Depuis l’attaque d’Israël par le Hamas le 7 octobre 2023, les Palestiniens, en particulier dans la bande de Gaza, font face à un déferlement ininterrompu de violence. Chaque fois que l’on croit avoir atteint le pire, l’État d’Israël passe un nouveau cap dans la barbarie.
Depuis mai, une nouvelle « offensive » a été lancée par l’armée israélienne, visant à occuper 75% du territoire de Gaza.
Derrière le mot « offensive », qui fait croire à une guerre entre deux armées, se cache en fait un nouveau bain de sang et la transformation de la majorité de la bande de Gaza en champ de ruines, avec la complicité des États occidentaux.
Un document détaillé de l’administration américaine, récemment dévoilé, montre le projet de transformer la bande de Gaza en « Riviera », en zone touristique de luxe, champs d’investissement privilégié pour des in- vestisseurs américains.
En moins de deux ans, l’armée d’Israël a assassiné plus de 60.000 Gazaouis, détruit 90% des bâtiments dans certaines villes et détruit toute l’agriculture.
La population a été forcée de fuir dans des zones toujours plus petites, de prétendues « Safe zone », ce qui ne les a pas empêché d’être bombardées.

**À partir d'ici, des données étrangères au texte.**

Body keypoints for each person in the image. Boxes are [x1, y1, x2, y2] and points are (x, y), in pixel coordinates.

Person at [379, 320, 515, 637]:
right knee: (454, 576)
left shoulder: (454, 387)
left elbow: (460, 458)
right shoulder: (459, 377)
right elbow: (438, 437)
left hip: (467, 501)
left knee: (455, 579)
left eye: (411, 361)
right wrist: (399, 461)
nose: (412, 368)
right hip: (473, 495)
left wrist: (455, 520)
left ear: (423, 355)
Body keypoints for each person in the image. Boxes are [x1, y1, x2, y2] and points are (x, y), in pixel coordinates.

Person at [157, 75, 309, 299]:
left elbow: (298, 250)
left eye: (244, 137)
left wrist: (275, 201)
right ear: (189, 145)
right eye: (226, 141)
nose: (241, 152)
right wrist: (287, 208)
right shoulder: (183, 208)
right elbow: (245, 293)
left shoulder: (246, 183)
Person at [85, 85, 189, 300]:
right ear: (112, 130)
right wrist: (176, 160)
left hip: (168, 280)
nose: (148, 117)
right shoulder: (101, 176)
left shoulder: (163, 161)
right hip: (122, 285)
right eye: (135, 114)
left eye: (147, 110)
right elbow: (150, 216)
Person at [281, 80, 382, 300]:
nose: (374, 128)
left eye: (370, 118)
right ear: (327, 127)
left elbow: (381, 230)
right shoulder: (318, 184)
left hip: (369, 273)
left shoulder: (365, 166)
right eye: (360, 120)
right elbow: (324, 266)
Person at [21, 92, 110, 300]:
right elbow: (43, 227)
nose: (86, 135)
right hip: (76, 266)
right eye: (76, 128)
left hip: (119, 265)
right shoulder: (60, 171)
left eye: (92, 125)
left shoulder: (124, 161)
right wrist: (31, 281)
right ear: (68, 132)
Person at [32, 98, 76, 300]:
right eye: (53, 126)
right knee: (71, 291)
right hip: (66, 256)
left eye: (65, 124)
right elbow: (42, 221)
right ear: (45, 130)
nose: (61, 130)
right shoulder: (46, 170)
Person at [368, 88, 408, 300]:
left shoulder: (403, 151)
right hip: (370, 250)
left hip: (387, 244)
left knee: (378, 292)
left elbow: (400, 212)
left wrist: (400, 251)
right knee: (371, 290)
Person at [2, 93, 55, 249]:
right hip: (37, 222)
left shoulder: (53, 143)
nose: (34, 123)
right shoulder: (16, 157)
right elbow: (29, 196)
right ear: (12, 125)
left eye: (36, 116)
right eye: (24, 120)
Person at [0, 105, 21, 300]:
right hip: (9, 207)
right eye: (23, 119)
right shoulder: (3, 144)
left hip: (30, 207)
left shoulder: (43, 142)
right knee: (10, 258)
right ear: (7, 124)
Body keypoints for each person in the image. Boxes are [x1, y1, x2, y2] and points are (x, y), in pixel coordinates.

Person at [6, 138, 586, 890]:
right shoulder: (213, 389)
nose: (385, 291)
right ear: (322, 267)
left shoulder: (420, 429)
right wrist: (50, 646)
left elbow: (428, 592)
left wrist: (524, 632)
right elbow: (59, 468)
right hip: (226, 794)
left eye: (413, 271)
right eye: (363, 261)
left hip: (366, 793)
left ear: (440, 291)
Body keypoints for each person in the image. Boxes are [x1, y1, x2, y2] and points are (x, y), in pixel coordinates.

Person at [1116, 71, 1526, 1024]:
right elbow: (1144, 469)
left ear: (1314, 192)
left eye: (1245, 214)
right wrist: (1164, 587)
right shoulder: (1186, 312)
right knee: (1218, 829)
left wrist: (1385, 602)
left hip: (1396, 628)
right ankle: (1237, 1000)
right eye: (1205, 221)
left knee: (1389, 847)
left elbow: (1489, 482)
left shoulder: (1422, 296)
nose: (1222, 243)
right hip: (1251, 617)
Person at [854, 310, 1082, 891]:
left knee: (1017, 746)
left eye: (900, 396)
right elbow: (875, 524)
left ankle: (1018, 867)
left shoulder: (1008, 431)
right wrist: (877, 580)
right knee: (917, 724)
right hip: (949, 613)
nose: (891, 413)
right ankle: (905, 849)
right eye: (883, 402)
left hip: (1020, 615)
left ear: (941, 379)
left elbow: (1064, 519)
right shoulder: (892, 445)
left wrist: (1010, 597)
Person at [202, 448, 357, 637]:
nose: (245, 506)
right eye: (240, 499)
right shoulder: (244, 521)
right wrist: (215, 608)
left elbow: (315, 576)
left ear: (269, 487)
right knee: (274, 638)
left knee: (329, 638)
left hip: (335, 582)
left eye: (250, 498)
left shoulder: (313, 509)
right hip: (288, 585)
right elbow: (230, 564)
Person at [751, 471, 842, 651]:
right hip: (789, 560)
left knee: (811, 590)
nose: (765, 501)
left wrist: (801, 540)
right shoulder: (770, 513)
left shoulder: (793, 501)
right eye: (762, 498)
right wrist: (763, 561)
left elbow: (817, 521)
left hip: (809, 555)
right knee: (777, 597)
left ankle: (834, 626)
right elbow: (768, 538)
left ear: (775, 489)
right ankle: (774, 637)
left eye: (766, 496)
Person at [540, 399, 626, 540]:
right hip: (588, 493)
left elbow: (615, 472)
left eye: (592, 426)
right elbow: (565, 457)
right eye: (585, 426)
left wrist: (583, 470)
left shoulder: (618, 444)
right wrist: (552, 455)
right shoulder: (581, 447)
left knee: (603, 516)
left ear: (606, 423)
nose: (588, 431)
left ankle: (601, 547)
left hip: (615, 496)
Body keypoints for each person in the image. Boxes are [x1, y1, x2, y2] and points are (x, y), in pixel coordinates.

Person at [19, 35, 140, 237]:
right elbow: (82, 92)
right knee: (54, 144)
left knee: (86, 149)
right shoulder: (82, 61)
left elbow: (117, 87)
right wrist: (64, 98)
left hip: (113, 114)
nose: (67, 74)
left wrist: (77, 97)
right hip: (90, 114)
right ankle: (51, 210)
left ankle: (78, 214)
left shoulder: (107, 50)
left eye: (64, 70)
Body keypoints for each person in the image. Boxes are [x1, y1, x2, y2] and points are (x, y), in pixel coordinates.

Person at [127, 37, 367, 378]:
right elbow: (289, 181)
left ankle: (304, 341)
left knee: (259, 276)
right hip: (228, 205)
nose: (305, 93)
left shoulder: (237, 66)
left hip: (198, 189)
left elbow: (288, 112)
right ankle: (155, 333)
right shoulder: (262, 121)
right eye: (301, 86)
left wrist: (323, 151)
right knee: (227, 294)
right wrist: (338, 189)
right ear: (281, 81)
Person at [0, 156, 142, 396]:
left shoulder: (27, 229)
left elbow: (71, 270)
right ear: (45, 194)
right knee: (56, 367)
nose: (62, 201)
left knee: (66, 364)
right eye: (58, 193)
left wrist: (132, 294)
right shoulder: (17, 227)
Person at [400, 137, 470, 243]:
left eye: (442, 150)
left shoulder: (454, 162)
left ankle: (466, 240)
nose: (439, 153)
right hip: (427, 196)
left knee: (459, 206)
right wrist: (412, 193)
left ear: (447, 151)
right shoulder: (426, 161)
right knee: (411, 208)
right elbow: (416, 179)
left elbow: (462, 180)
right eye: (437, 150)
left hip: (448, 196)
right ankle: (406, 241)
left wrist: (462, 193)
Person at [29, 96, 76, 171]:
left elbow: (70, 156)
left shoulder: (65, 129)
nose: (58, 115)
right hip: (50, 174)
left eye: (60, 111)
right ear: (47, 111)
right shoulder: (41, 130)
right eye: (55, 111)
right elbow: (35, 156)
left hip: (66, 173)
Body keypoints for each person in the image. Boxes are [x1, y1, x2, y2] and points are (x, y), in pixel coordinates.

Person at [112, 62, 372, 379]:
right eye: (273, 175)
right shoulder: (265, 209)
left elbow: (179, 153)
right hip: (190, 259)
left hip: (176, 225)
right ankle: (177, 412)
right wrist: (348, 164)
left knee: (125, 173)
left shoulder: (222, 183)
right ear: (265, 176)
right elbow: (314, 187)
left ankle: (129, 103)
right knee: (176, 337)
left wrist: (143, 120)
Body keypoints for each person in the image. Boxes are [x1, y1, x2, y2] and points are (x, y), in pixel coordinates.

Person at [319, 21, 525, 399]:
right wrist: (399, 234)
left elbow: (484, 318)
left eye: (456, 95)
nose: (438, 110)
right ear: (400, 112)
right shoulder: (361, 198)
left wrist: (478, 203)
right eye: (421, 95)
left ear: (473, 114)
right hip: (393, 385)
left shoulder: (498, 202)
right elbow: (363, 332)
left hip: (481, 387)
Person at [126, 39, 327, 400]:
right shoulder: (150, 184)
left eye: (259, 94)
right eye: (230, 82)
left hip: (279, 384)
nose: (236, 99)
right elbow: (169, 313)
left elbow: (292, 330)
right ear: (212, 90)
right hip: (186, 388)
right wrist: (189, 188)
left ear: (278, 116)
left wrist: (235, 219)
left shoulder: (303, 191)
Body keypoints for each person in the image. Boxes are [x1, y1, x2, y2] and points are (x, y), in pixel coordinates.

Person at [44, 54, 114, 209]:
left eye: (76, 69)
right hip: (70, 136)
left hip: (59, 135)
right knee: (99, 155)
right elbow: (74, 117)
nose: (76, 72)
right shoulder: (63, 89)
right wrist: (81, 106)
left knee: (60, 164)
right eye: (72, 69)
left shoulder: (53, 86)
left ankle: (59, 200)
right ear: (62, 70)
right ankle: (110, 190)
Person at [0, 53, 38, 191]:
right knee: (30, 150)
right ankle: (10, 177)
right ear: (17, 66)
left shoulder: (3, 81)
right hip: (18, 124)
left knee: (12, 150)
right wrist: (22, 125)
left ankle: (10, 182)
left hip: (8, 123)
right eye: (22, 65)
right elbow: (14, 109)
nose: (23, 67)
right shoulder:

La population est privée de tout, nourriture, électricité, médicaments. Tout ne rentre qu’au compte-goutte alors que des milliers de repas attendent sur des camions de l’autre côté de la frontière, prêts à être distribués par les ONG.
Les Palestiniens sont assassinés, arrêtés, torturés, quels que soient leurs liens avec le Hamas. Un document interne de l’armée israélienne révèle que seulement un quart des prisonniers palestiniens sont soupçonnés d’avoir des liens avec le Hamas ou d’autres groupes armés. Des milliers de Gazaouis sont arrêtés au hasard, maltraités, dénudés, humiliés, interrogés pendant des heures, violés, torturés, et parfois relâchés, quand ils ne sont pas détenus pendant des mois.
En Cisjordanie, les colons sionistes profitent des encouragements du gouvernement d’extrême droite pour terroriser les habitants, les faire fuir et s’emparer de leurs terres. En deux ans, le nombre d’installations coloniales a ainsi augmenté de 40%.
Cette violence, loin de détruire le Hamas, ne fait que renforcer son audience. Le terrorisme de l’armée israélienne pousse chaque jour des dizaines de Gazaouis à rejoindre ses rangs, il en aurait recruté 15.000 depuis le 7 octobre selon les services de renseignement américains, quasi autant que le nombre de membres du Hamas officiellement tués par l’armée d’Israël.
Mais la rage des Palestiniens pourrait tout aussi bien se transformer en révolte populaire contre le gouvernement de Netanyahou et l’impérialisme qui le soutient.
La barbarie de la guerre conduit aussi une partie croissante de la population israélienne à des mobilisations de plus en plus nombreuses contre le gouvernement Netanyahou, et les familles des otages ont même appelé à une grève générale contre la guerre.
La brutalité de l’État israélien est là pour nous rappeler que la barbarie du capitalisme n’a pas changé depuis les périodes les plus violentes de la colonisation et des guerres mondiales.
Les milliardaires peuvent ordonner aux gouvernements de déclencher des guerres, de soutenir des États génocidaires, ou de déplacer des populations entières si cela leur permet de renflouer leurs caisses ou de contrôler des zones pétrolières.
Ce sont ces capitalistes, américains, belges, français, allemands, anglais… qui paieront un jour cette politique barbare quand des millions de travailleurs se soulèveront contre eux pour prendre le pouvoir.